§ **Stored items from a collection**

=== Section Start ===

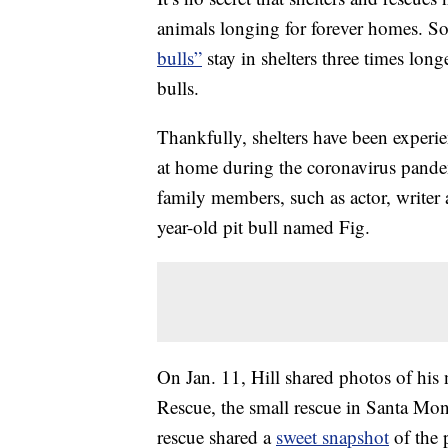
animals longing for forever homes. 
bulls”
stay in shelters three times long
bulls.
Thankfully, shelters have been experi
at home during the coronavirus pandem
family members, such as actor, writer 
year-old pit bull named Fig.
On Jan. 11, Hill shared photos of his
Rescue, the small rescue in Santa Mon
rescue shared a
sweet snapshot
of the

=== Section End ===

§ **DESCRIPTION OF THE TASK**
The output is the records exactly as they read, with no pictures in it.

§ **THE ANSWER**
animals longing for forever homes. 
bulls”
stay in shelters three times long
bulls.
Thankfully, shelters have been experi
at home during the coronavirus pandem
family members, such as actor, writer 
year-old pit bull named Fig.
On Jan. 11, Hill shared photos of his
Rescue, the small rescue in Santa Mon
rescue shared a
sweet snapshot
of the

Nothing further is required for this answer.